Speculative Conferencing
Shohini Sengupta (University of New South Wales and OP Jindal Global University)
- Stream: Decolonial futures: Technologies of law and colonialism
- Panel 4, day 2 of the conference
- Speakers: Edwin Bikundo on “Law, Violence, Music, and Decolonising the Coronation Ceremony”; Maria Giannacopoulos on “‘We’re Doing Everything but Treaty’: Technologies of Law Reform in the Colonial Debtscape”; Luis Gómez Romero on “‘A World Where Many Worlds Fit’: On the Zapatista Model of a Just Society”; and Gina Masterton, Mark Brady and Kieran Tranter on “Whose Road Safety for Who?: Road Safety, Transport Injustice and Safe Mobility for First Nation Women”
What does it mean to partake in a conference panel on decolonial futures in a moment of abject colonial occupation across the world? What is a decolonial future precisely, and do we have a place in it as former and current colonial subjects? These are not mere ontological and epistemological questions but questions of techniques, of technologies of law and colonialism, as the title of the panel suggests, to get to these reconfigured imaginaries.
I am drawn to Frantz Fanon’s work on the radio in 1956 Algeria. He sees the radio, seen earlier in the douars as an imposed instrument of the French occupation, transformed into a technology of resistance. The ‘Voice of Fighting Algeria’ on the radio gave a way for Algerians to exist with the Revolution; made the Revolution exist. The future imaginaries of a nation fighting to be born from the clutches of a brutal occupation were actualized by transmuting a technology of colonialism – the radio.
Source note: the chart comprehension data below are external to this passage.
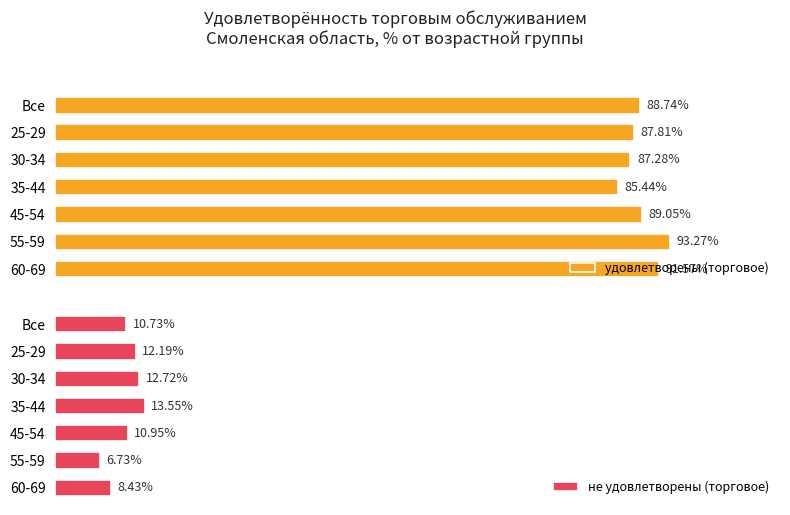

At which label does удовлетворены (торговое) reach its peak?

55-59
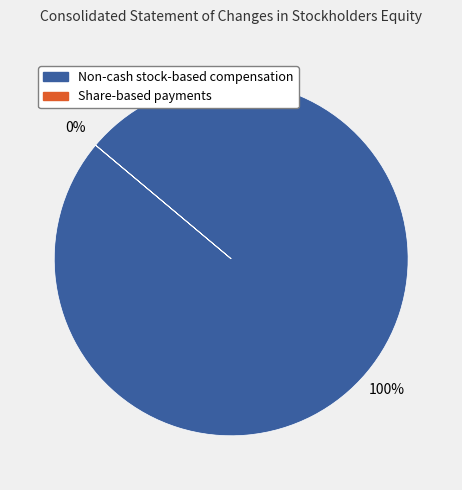

To the nearest percent, what is the average slice percentage?

50%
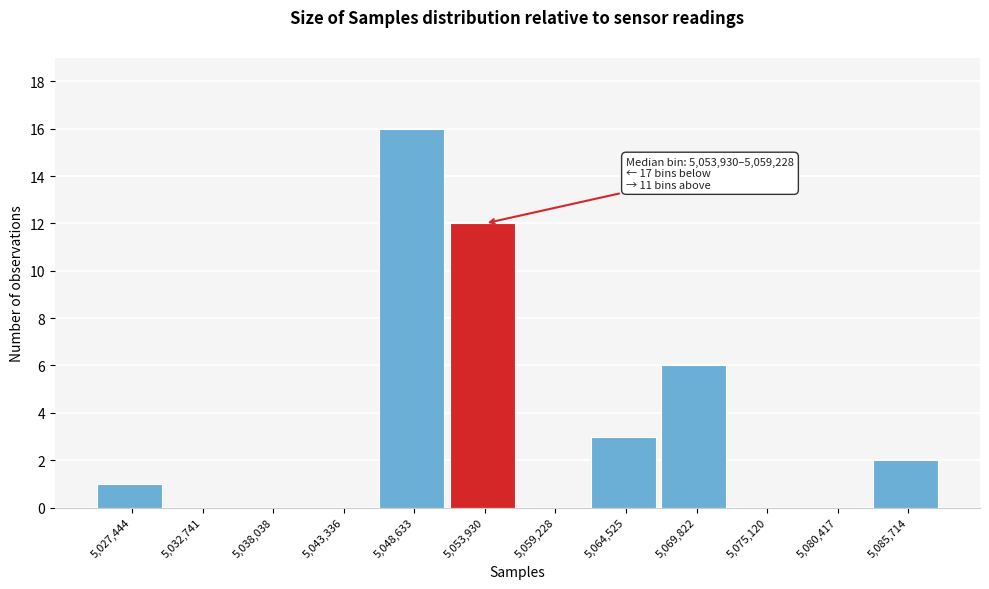

Reading left to right, transcribe all the data shown in this chart.

5,027,444=1	5,032,741=0	5,038,038=0	5,043,336=0	5,048,633=16	5,053,930=12	5,059,228=0	5,064,525=3	5,069,822=6	5,075,120=0	5,080,417=0	5,085,714=2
I return to day 2, panel 4 of the conference. I hear four extraordinary speakers transmute an academic conference panel into a performance of decoloniality. The panel is radical in its composition and the breadth and manner of discourses that abound. Each one of the speakers narrates a deeply personal story if not theirs, then of the worlds they talk about.
The panel is equally evocative. Edwin Bikundo invites the audience to listen to the cadence and strains of coronation ceremonies, the law’s relation to the dull metre of colonial exercises stretched from the annals of history into modern law-making and statecraft. Maria Giannacopoulos speaks of Australia as a colonial ‘debtscape’, of what it means to have singular indigenous representative voices be absorbed into colonial infrastructures of law. Luis Gómez Romero invokes the (maize) heart, through images of Marcos, the mestizo spokesperson of the Zapatista Army of National Liberation, and the humanist hope that can be derived from their revolutionary and anti-colonial practices. Kieran invokes images of a Ranger, crunching and heaving its way through road safety norm building, of road safety itself being a social, legal, and medicalised construct, affecting indigenous populations and women disproportionately, deliberately.
When they finish, I weep from the sheer deluge of imaginations that are evoked, that are possible. I wonder what to call this experience. I settle on ‘speculative conferencing’. Speculative because it felt radical to offer an imagination that challenged the incessant advice given to early career academics and PhD students on the values of self aggrandisement on Twitter and LinkedIn. Speculative because it took networking from a solitary act of performance to a communal exercise of entanglement.
I think for the next month about this panel. I think of Fanon’s radio in 1956 Algeria. I wonder how Fanon would view the experience – perhaps conferencing not as an academic technique, just as the radio was not just a technical instrument, but perhaps as a way to emphasise the voices of resistance that emerge from it. Perhaps he would view this as a discursive approach to the practice of law and decolonial thought, of mere words that can ‘shape the world while at the same time renewing it’. Or perhaps he would view it as a necessary speculative intervention for despairing students and academics in devastating times.